MIDDLE STONE Paint: Colour, Type & Equivalents

MIDDLE STONE is a key paint in the Citadel range, valued for its consistent finish and reliable coverage across Warhammer projects.
The closest MIDDLE STONE equivalent is Desert Yellow (Army Painter) (ΔE 4.2).

MIDDLE STONE is a acrylic from AK Interactive, commonly used for armour plates, cloth, and trim work.

Quick Equivalents

  • Closest equivalent: Desert Yellow (Army Painter) – ΔE 4.2
  • Vallejo equivalent: Filthy Brown (72.037) (Vallejo Game Color) – ΔE 4.6
  • Army Painter equivalent: Desert Yellow (Army Painter) – ΔE 4.2

How to Use MIDDLE STONE

This paint is typically used for:

  • basecoating warm orange armour and weapons
  • layering and highlighting on large flat surfaces

Apply it over a suitable primer and build layers gradually.

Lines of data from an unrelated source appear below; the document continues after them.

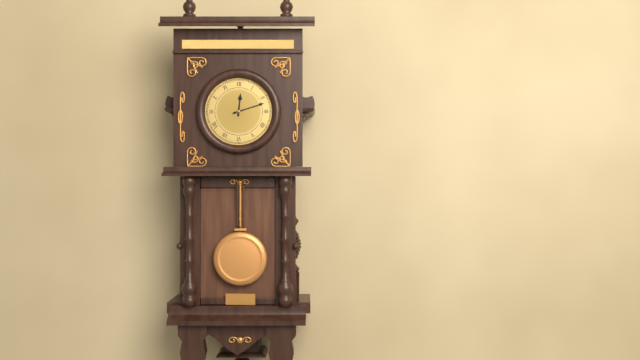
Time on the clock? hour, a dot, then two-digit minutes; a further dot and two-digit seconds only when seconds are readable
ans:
12.12
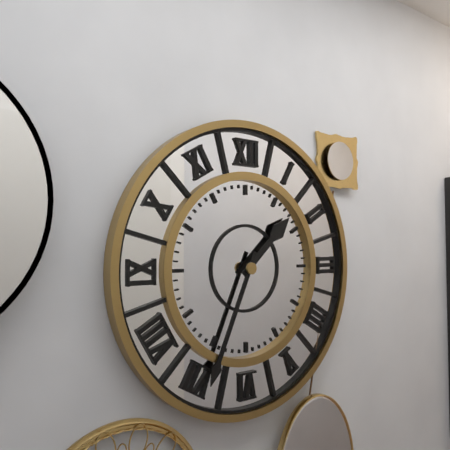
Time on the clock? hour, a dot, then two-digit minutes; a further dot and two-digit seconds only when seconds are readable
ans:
1.34
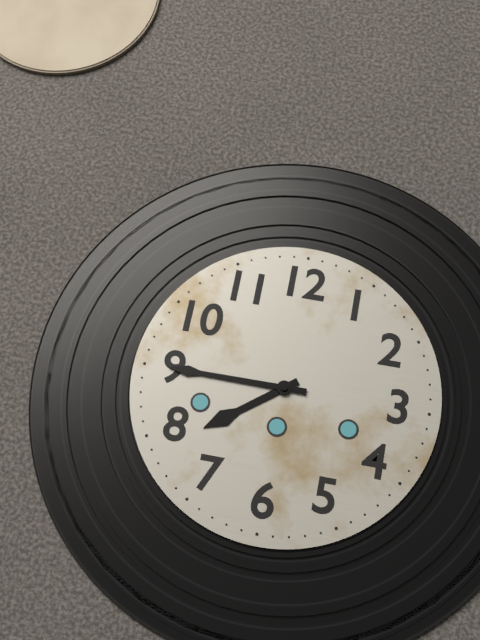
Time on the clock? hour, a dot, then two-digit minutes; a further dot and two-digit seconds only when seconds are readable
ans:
7.45
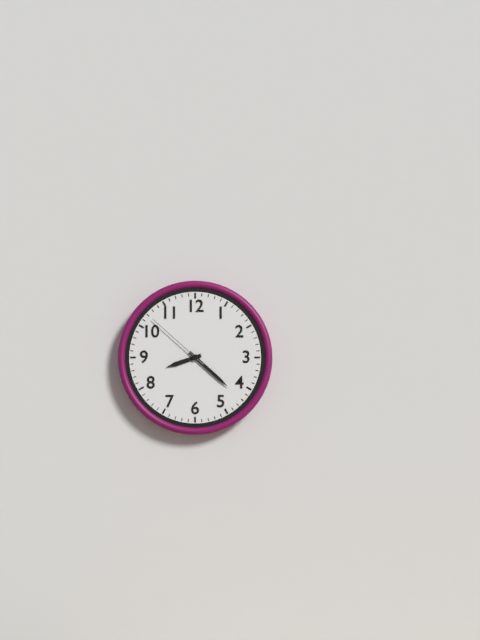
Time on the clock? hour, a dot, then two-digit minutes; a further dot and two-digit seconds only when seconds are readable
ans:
8.22.52
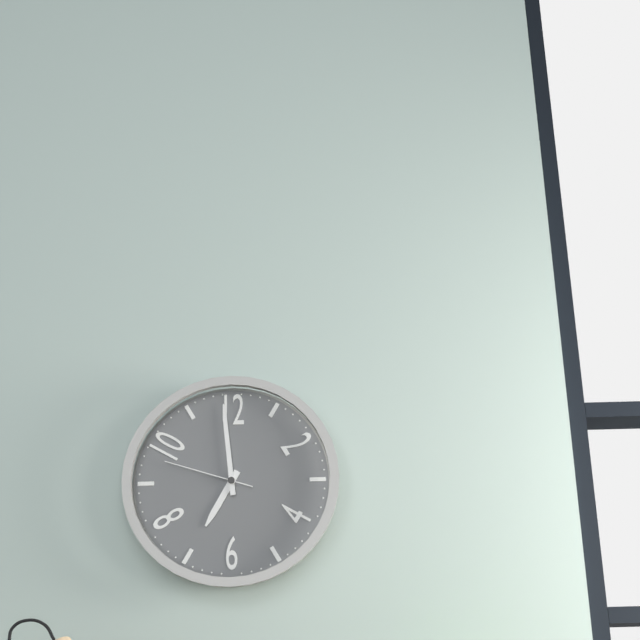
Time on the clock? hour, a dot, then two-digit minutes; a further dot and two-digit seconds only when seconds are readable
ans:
6.59.48
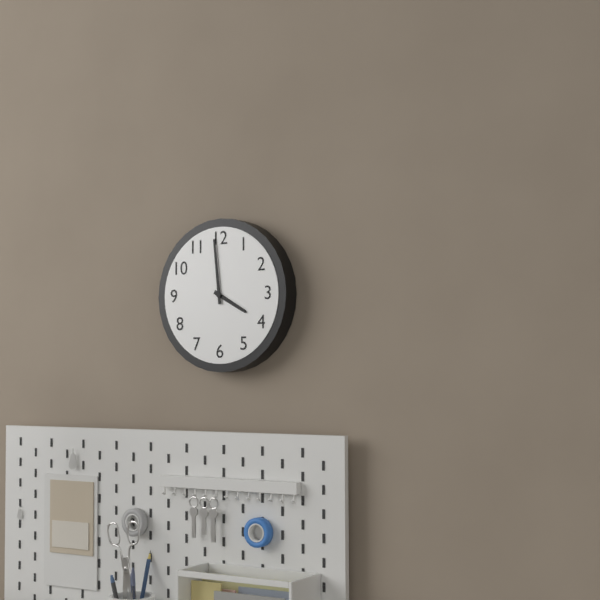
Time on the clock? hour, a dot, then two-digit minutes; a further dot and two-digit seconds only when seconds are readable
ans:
3.59
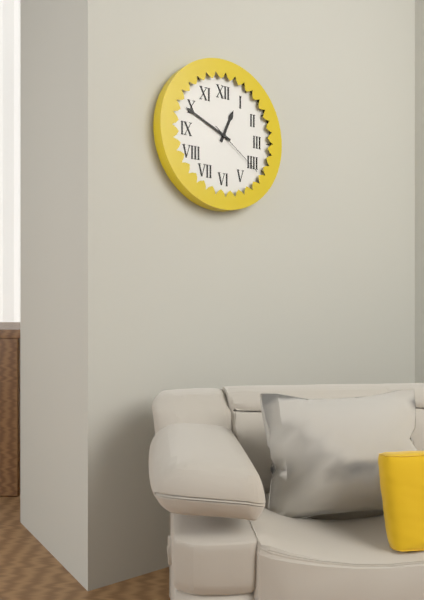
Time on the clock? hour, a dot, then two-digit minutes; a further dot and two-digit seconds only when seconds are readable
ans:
12.49.21
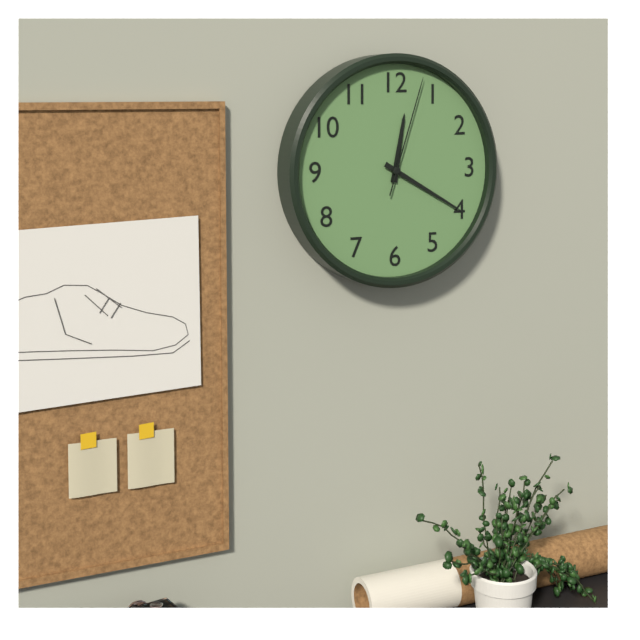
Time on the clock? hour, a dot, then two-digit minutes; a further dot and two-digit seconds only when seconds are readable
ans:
12.20.03
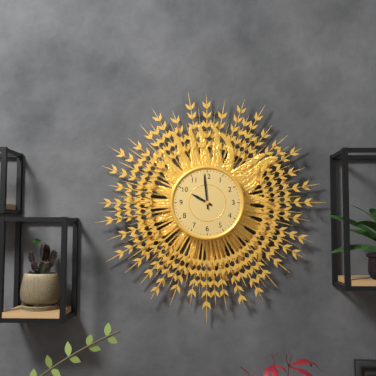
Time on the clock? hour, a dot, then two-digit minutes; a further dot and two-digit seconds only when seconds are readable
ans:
9.59
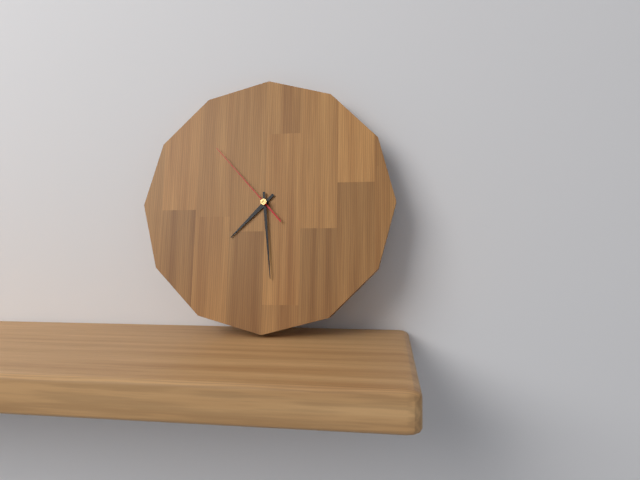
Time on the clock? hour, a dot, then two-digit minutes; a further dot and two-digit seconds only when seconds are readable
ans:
7.29.53
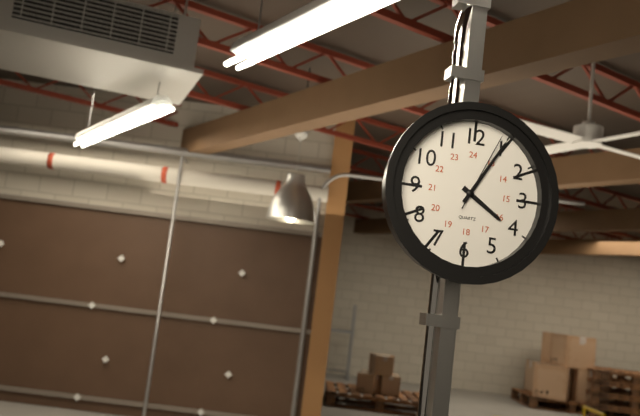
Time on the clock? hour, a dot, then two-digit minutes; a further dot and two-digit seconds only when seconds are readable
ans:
4.05.04
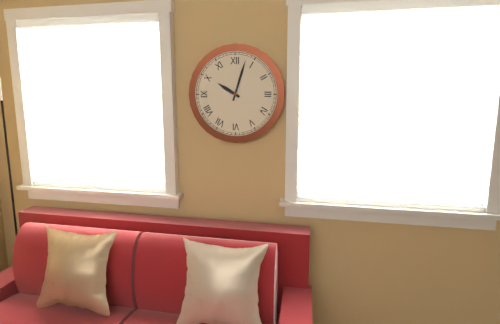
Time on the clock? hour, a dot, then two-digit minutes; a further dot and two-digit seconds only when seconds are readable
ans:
10.03
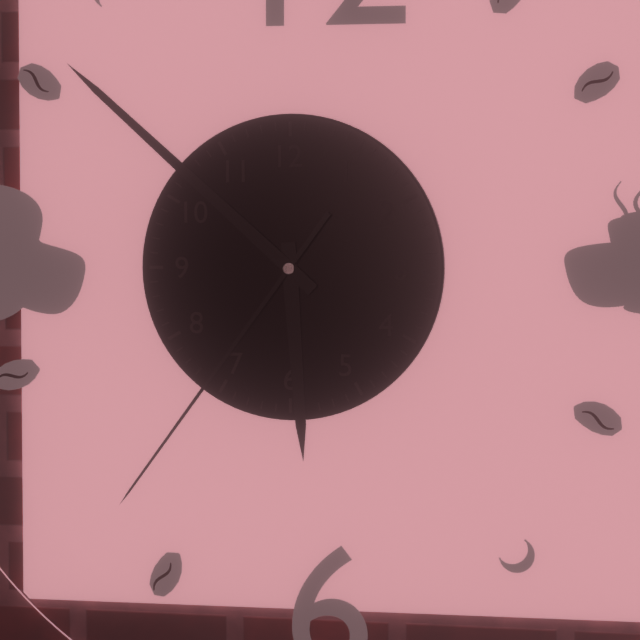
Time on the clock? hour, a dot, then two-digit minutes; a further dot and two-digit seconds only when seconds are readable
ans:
5.52.36
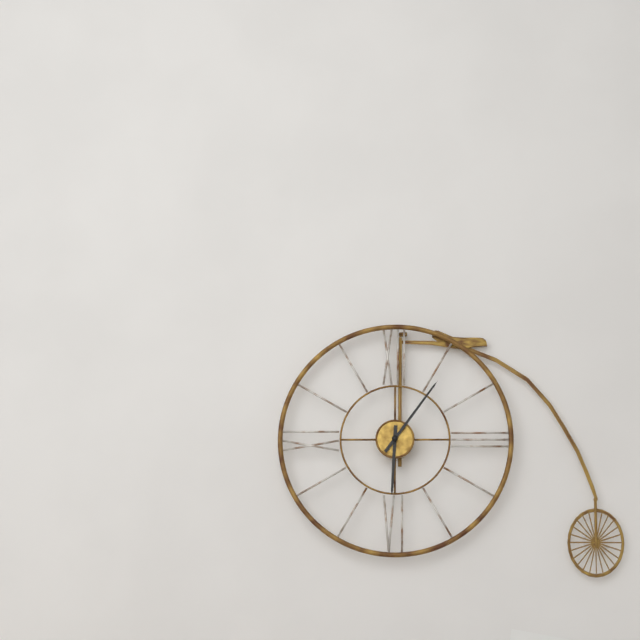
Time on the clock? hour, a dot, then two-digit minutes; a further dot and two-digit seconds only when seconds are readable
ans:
6.06
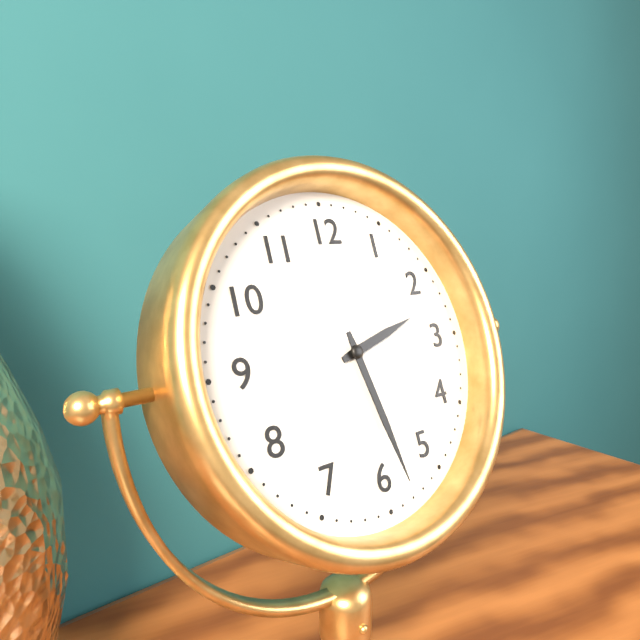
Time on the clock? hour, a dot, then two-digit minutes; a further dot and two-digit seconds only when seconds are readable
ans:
2.28
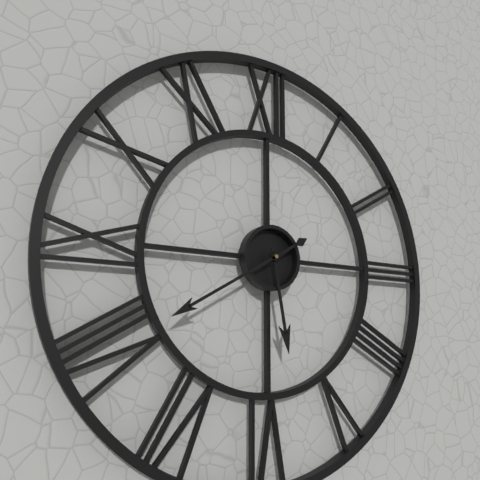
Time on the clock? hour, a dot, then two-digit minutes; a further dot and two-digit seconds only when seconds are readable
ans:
5.40
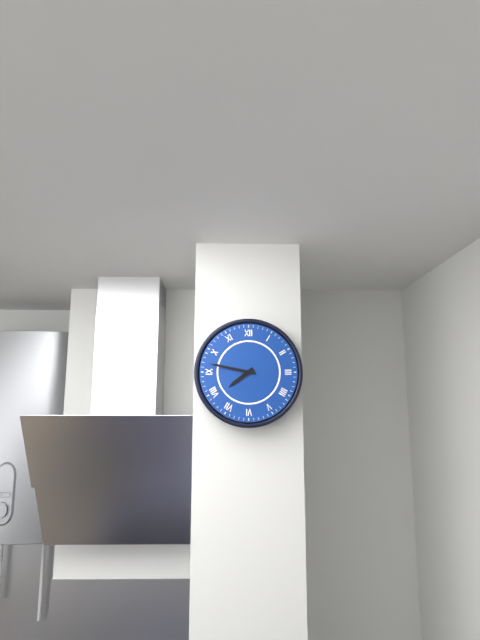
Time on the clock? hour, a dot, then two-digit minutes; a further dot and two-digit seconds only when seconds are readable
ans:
7.47
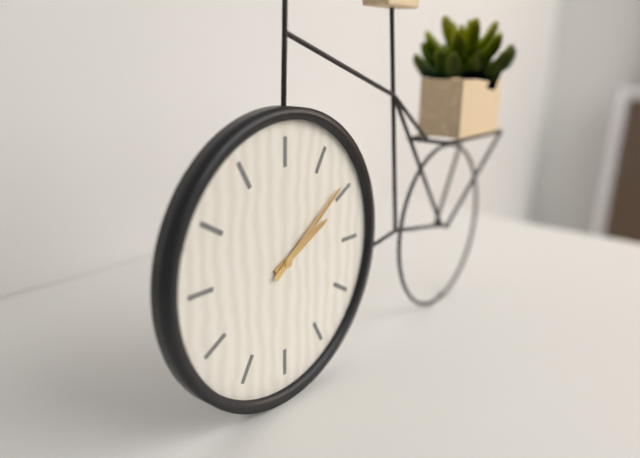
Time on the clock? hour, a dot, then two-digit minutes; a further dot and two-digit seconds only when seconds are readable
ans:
2.09
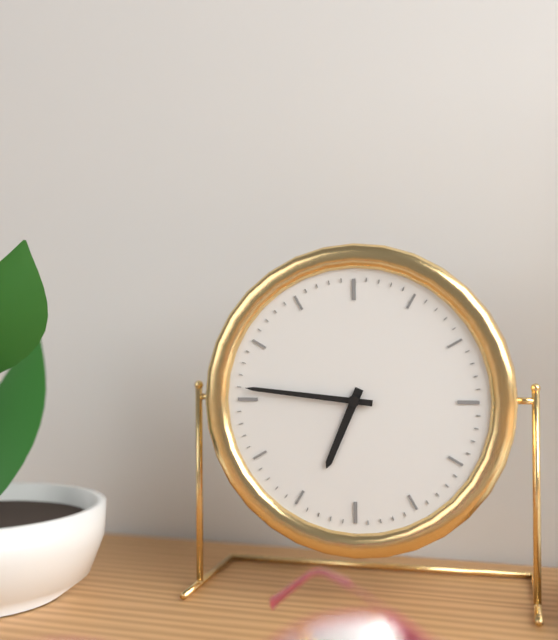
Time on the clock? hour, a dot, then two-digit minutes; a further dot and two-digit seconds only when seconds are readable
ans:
6.46
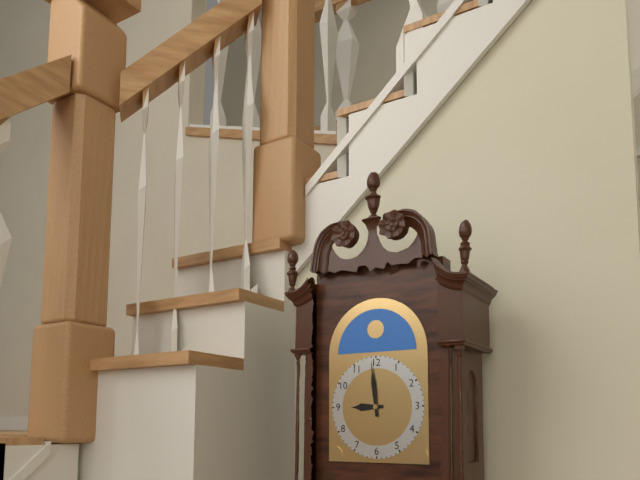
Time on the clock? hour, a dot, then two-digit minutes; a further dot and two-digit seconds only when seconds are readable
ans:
8.59
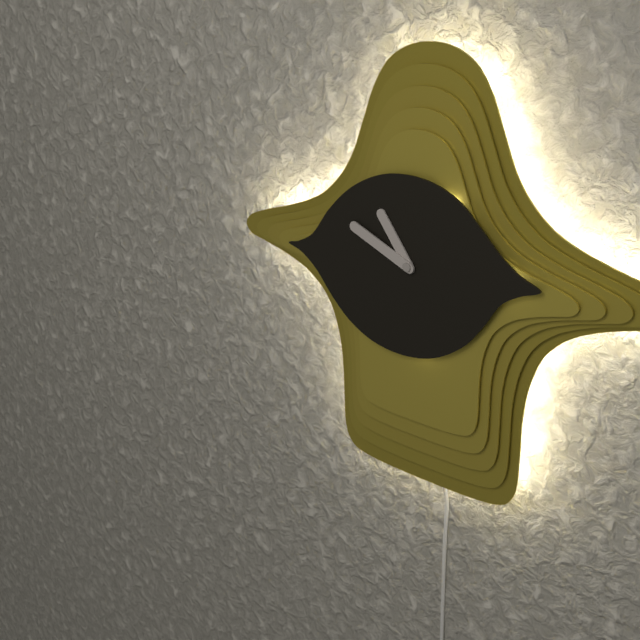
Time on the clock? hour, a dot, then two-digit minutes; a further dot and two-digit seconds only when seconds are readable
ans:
10.49
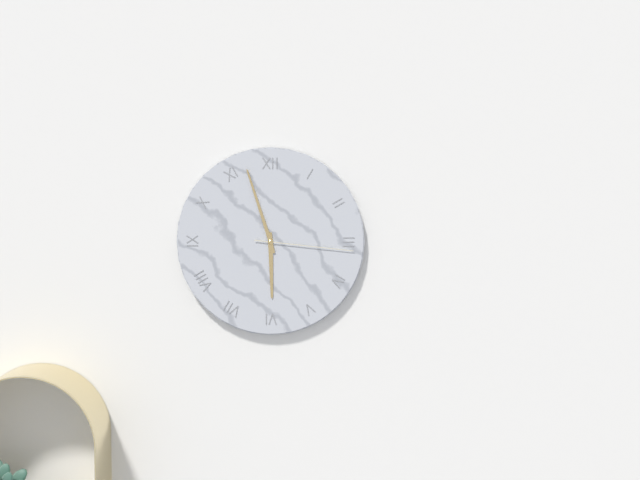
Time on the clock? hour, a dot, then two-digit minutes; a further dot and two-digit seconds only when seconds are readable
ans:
5.57.16
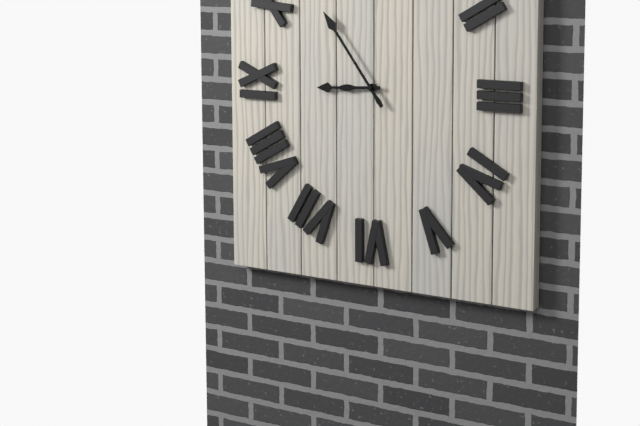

Coverage sits around reliable, so two thin coats usually give a more stable finish than one heavy pass, especially over a dark primer.

Paint Behavior and Tips

Consider the following when working with this paint:

  • Coverage: reliable — affects how many coats are needed over primer
  • Dilution: controlled thinning — keeping the right ratio maintains flow and prevents brushmarks
  • Interaction with washes and highlights: always run a highlight pass to verify the tone does not shift after drying

A good equivalent should remain stable after shading and highlighting. Test this alternative on the same primer and in the same recipe before switching a whole unit.

Miniature Painting Tips

For best results with MIDDLE STONE on Warhammer and other miniature projects:

  • Use the same primer across the project to keep tonal consistency
  • Test on a spare part before applying to a full unit
  • Compare after shading and highlights, not just the base coat

Even small differences can become visible on a finished miniature. This match may behave differently on textured surfaces like cloth, fur, and metal trim once the full recipe is applied.

Conclusion

Choosing the right MIDDLE STONE equivalent ensures consistent results across your painting workflow. Use this page as a paint conversion chart to compare the Vallejo equivalent, the Army Painter equivalent, and other close options before committing to a full army.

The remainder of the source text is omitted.